Scan the data below and copy each line where "inflation" occurs.

(Items from a dataset)
★ ★ ★ ★ ★

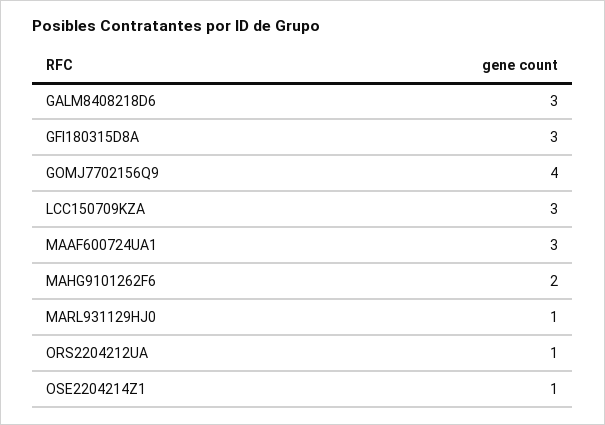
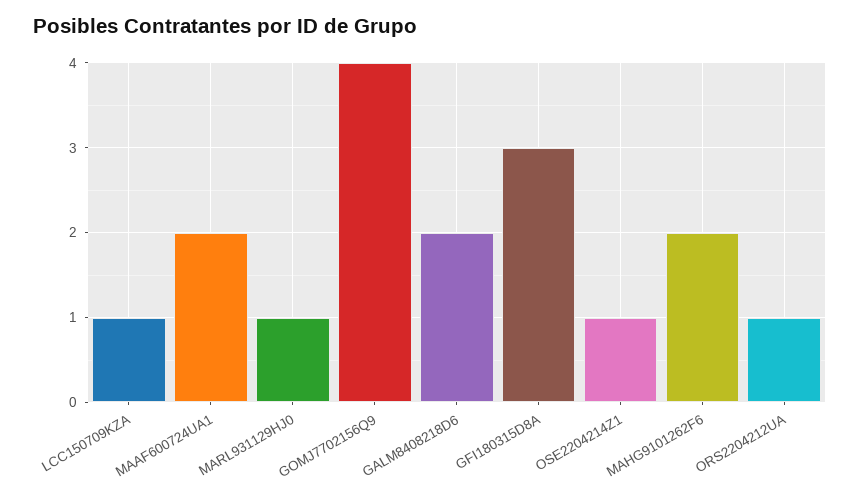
GALM8408218D6: 3 -> 2
LCC150709KZA: 3 -> 1
MAAF600724UA1: 3 -> 2

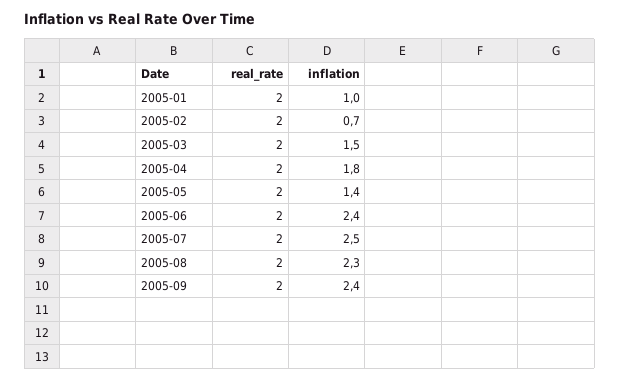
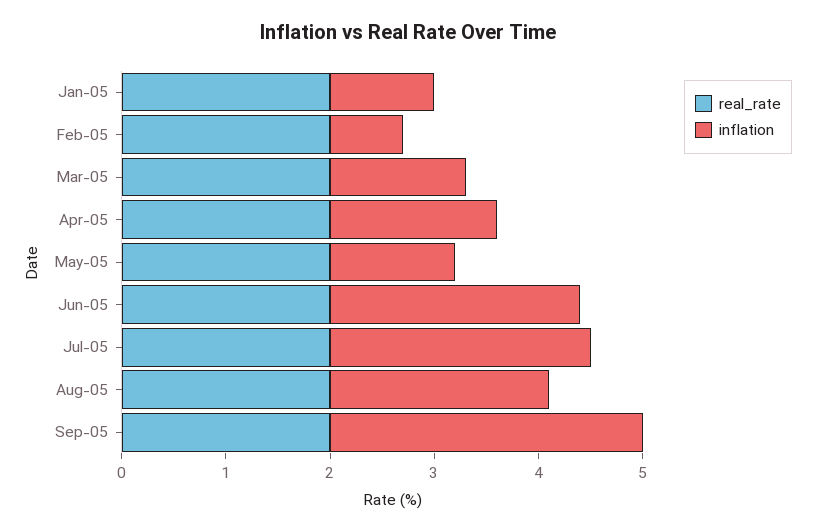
inflation, 2005-03: 1.5 -> 1.3
inflation, 2005-04: 1.8 -> 1.6
inflation, 2005-05: 1.4 -> 1.2
inflation, 2005-08: 2.3 -> 2.1
inflation, 2005-09: 2.4 -> 3

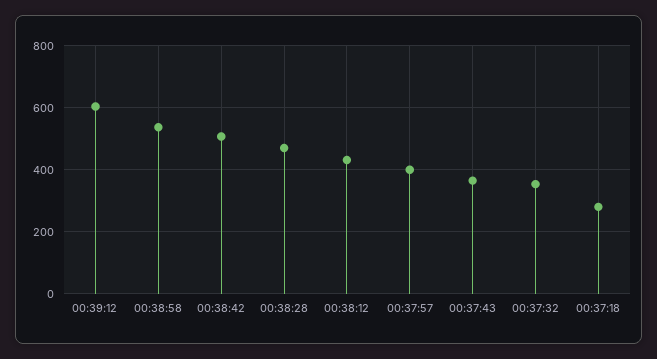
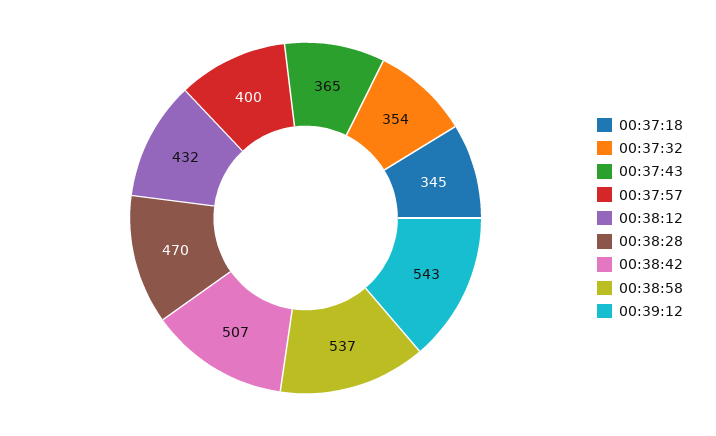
00:39:12: 600 -> 543
00:37:18: 280 -> 345

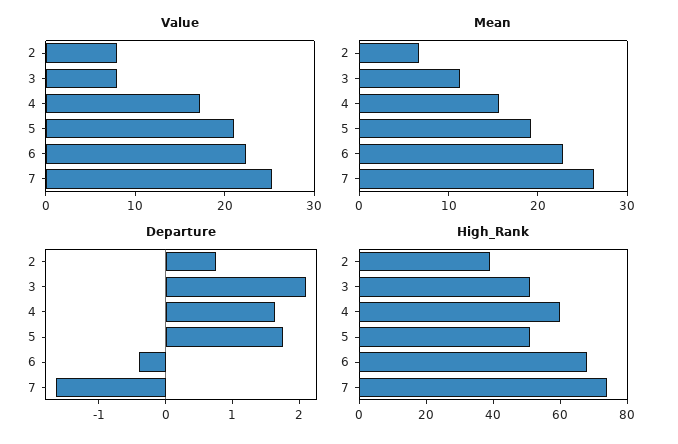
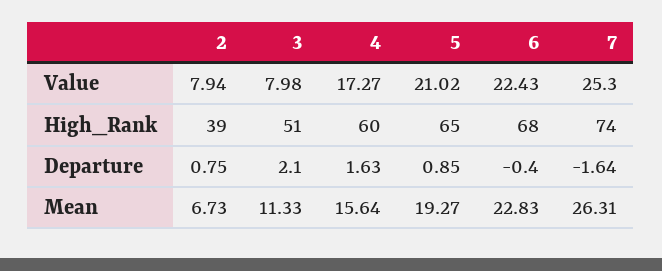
Departure, 5: 1.8 -> 0.85
High_Rank, 5: 50 -> 65

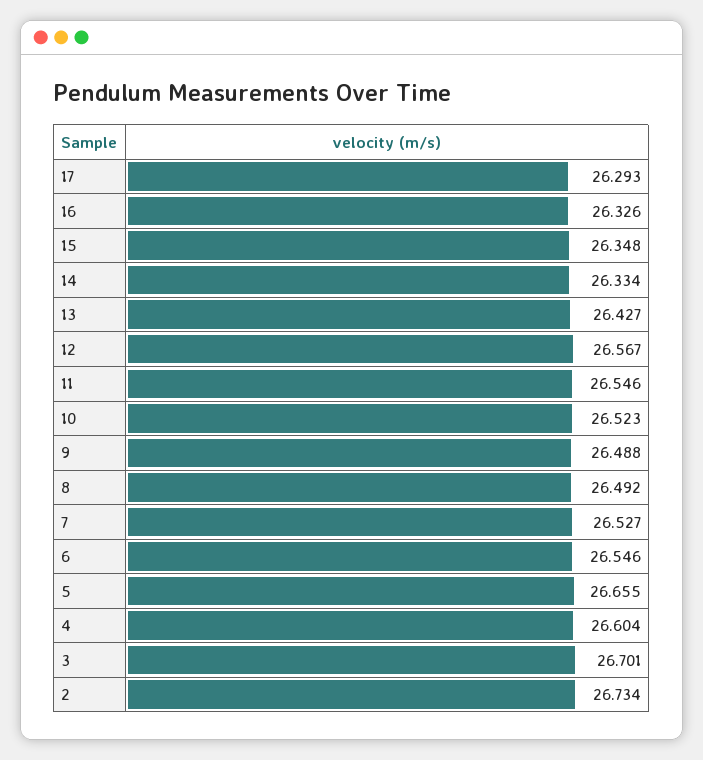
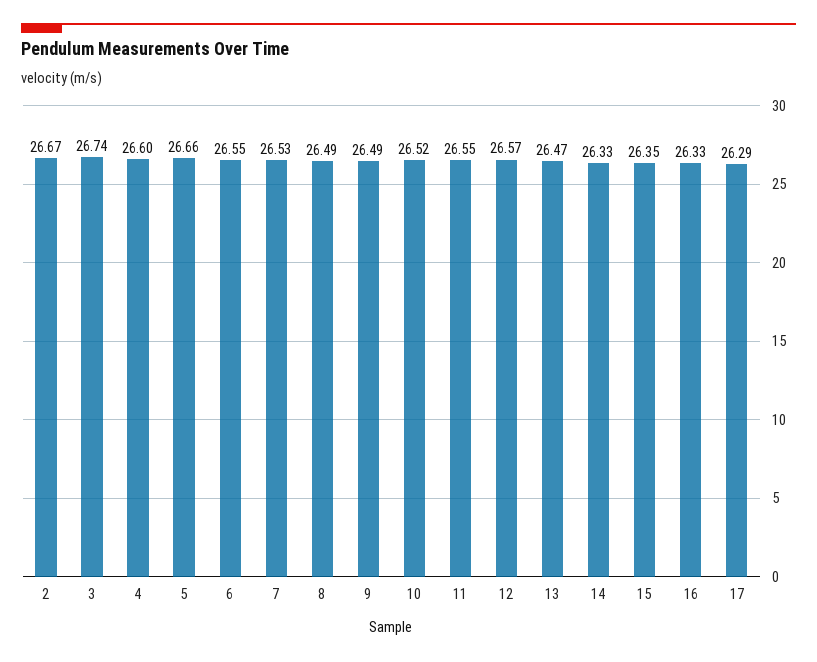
13: 26.427 -> 26.47
3: 26.701 -> 26.74
2: 26.734 -> 26.67

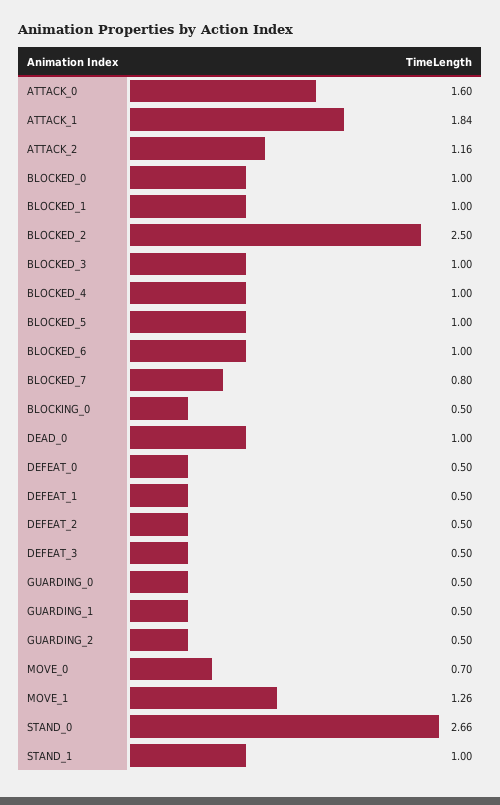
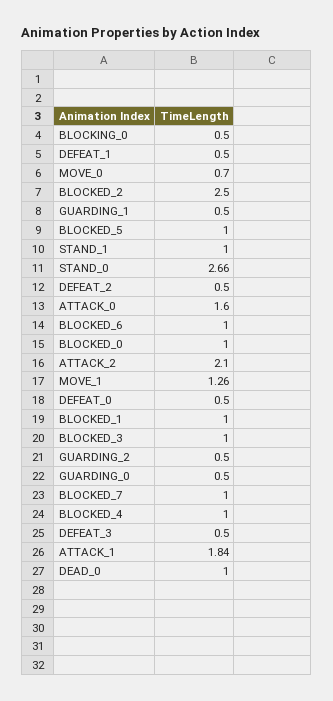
ATTACK_2: 1.16 -> 2.1
BLOCKED_7: 0.8 -> 1

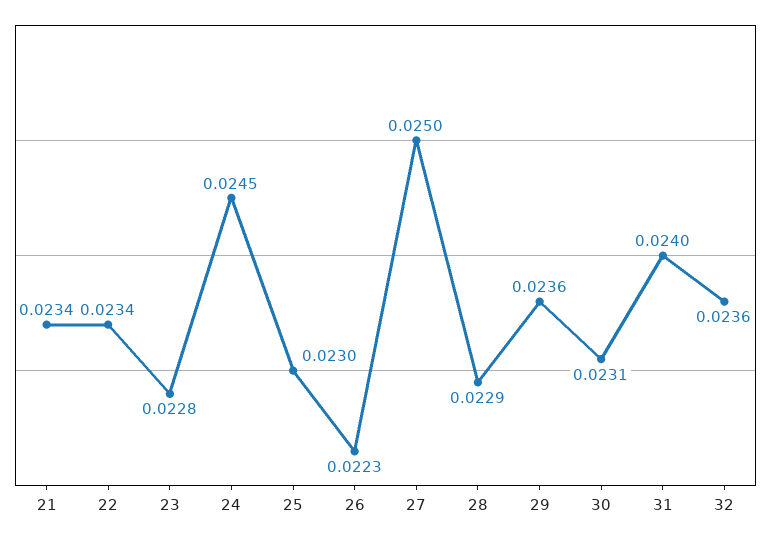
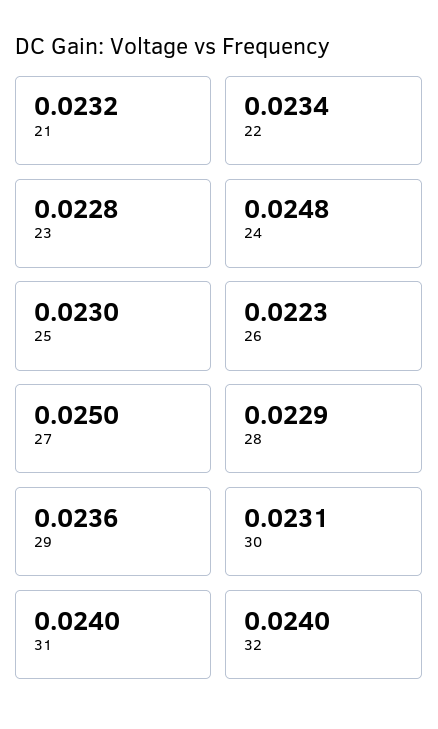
21: 0.0234 -> 0.0232
24: 0.0245 -> 0.0248
32: 0.0236 -> 0.024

★ ★ ★ ★ ★

__Task output__:
inflation, 2005-03: 1.5 -> 1.3
inflation, 2005-04: 1.8 -> 1.6
inflation, 2005-05: 1.4 -> 1.2
inflation, 2005-08: 2.3 -> 2.1
inflation, 2005-09: 2.4 -> 3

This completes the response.